Last week the The Royal Society issued a joint statement about the importance of the international nature of research along with national academies across the UK and Europe. At the same time they started the hashtag #ScienceIsGlobal on Twitter, where individuals reported what nationalities are collaborating in their labs.
For openSNP (I bet I forgot some country!): 🇨🇦🇧🇷🇦🇺🇩🇪🇺🇸🇮🇳🇬🇧 #ScienceIsGlobal— Bastian Greshake (@gedankenstuecke) July 27, 2016
I, and many others, reported their lab’s composition using the emoji flags. I assumed those should be easy to parse those flags out of the Twitter stream, to create a network showing the international collaborations that happend across the globe with people from so many different countries. Because I was too lazy for anything else I set up the Twitter Archiver, which stores all the data it collects in a Google Docs spreadsheet. Which gave me around 9000 tweets at the time, all publicly stored here. And as the parsing goes on the data set will automatically grow over time.
Using some rather ugly Python code (to be found here, along with the resulting output), I extracted the emoji-flags from those tweets as a simple adjacency list, to import them into Gephi. Only to figure out that UTF-8 is terrible and that there’s apparently no way to make Gephi display the flags. If I’m wrong on that please let me know how to make that work, as I spent like half a day of my life fighting this battle. So instead I ultimately gave up and converted the more interesting flags to (boring!) text instead, which could then be somehow displayed on a network.
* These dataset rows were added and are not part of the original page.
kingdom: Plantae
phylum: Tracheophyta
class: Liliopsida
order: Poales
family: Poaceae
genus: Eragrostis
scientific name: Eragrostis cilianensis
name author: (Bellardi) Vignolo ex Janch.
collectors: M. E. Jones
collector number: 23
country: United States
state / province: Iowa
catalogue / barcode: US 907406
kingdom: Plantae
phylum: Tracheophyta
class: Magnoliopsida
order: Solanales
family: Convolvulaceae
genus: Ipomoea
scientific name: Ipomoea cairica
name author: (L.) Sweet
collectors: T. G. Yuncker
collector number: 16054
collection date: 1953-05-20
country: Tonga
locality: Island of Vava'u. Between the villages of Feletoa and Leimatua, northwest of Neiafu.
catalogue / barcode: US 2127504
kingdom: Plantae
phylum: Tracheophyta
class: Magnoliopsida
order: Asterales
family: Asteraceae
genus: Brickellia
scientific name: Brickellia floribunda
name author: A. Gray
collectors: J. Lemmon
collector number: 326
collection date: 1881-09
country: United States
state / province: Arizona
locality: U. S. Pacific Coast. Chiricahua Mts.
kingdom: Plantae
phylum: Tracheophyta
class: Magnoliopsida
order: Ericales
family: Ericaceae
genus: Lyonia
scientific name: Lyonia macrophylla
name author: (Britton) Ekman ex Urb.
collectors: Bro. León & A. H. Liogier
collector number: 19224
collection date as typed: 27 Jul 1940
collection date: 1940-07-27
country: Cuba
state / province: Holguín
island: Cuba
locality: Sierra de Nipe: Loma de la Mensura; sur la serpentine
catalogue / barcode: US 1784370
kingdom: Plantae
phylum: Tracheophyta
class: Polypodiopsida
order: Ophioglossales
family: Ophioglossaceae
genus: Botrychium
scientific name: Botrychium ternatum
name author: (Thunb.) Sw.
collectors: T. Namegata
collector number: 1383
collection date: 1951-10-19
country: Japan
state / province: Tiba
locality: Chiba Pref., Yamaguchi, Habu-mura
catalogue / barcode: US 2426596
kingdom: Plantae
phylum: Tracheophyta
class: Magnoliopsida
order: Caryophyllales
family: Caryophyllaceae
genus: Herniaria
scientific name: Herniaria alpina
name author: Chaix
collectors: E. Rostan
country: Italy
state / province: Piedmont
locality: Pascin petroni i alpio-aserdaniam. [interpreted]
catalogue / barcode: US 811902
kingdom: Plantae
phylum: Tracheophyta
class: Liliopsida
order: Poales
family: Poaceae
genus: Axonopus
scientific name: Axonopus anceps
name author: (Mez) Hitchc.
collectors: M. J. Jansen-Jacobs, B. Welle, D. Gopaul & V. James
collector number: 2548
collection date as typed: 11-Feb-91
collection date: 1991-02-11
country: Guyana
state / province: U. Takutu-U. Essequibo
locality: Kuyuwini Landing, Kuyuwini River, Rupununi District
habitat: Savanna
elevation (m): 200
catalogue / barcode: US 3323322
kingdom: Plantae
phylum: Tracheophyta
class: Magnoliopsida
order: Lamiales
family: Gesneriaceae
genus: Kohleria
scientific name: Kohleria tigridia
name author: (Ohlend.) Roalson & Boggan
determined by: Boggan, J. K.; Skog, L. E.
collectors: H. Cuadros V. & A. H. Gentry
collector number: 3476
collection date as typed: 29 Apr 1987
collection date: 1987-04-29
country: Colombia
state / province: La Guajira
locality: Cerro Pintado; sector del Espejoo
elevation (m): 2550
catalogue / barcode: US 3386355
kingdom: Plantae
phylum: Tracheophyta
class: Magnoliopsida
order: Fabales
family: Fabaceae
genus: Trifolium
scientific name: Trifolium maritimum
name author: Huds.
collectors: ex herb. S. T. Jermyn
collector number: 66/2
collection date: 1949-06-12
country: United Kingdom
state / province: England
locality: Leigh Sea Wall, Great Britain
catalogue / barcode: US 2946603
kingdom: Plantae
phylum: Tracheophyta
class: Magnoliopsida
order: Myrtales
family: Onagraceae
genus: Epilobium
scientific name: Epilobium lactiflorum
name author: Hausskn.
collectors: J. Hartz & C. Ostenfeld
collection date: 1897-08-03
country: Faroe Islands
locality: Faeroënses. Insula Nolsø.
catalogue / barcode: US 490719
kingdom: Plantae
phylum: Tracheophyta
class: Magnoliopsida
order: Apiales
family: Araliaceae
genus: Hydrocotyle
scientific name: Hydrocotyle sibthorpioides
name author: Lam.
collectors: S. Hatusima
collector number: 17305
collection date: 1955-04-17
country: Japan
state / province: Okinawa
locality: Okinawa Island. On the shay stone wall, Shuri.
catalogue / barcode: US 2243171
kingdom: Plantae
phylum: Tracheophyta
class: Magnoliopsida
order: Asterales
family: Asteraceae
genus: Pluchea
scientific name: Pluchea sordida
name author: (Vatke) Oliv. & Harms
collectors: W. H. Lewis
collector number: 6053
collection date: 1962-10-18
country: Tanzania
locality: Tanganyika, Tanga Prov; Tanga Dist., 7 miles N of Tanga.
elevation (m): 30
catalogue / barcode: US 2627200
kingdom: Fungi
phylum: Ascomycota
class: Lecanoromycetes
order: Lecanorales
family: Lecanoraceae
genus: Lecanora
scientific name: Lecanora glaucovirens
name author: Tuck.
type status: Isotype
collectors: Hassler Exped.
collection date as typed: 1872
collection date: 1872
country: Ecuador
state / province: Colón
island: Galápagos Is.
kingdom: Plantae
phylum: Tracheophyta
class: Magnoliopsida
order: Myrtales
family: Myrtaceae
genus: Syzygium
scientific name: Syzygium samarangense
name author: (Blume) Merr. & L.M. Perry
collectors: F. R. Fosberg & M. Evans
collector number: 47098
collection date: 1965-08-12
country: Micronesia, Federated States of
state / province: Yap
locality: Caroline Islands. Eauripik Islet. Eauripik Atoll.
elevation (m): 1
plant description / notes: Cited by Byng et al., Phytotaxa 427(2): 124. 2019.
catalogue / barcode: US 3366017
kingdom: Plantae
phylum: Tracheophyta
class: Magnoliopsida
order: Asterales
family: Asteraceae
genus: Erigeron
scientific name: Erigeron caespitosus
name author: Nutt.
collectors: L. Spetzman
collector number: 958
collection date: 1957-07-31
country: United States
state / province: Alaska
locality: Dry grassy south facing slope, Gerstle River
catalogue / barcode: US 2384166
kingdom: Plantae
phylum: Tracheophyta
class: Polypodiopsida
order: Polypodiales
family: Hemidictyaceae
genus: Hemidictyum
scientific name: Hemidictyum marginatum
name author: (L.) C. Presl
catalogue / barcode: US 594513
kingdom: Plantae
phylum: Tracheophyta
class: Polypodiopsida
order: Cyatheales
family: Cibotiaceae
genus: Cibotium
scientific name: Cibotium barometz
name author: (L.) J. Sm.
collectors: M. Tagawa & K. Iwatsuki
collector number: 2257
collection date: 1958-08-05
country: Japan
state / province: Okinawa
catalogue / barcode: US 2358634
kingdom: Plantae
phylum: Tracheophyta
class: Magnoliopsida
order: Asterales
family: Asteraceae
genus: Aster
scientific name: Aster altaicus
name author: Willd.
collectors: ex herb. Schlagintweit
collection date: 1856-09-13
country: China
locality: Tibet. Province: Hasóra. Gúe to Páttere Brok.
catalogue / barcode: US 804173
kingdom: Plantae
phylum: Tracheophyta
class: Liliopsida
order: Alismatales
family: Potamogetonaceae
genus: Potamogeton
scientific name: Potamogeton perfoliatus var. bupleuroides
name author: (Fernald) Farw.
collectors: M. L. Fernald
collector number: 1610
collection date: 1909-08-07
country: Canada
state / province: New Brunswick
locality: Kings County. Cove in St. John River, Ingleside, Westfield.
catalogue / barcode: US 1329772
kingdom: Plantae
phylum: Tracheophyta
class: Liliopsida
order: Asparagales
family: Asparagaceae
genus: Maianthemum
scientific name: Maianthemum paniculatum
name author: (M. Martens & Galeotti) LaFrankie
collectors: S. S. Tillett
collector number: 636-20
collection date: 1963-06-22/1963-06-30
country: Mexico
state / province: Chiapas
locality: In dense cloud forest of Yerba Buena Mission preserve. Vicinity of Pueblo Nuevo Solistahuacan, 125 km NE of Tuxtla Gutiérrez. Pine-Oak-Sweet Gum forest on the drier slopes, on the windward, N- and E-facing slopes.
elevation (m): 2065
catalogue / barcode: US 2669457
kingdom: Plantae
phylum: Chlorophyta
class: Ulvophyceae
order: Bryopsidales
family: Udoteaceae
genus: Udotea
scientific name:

The tl;dr of the resulting graph: Science is truly global, as all you see is this ball of wool, for many countries there are edges leading to all other countries in the graph. Though there is some heavy focus on the usual (mostly western, rich industrialized) suspects. You can see this even more when creating a chord diagram, as suggested on Twitter. Without any filtering the graph would be just as messy as the network above. But by filtering the list down, only including connections spanned by at least 300 researchers, we can see the focus much better.
If you want to explore the data yourself, maybe even coming in with more network knowledge than I have, please play around with the data!
Bianca Kramer used the data to create much more beautiful graphs using Gephi. She added the latitude/longitude information to the nodes and with that projected the network on a map. The graph above shows all connections between countries that appear > 100 times. You can find her CC-BY-4.0 released work with more details on GitHub as well.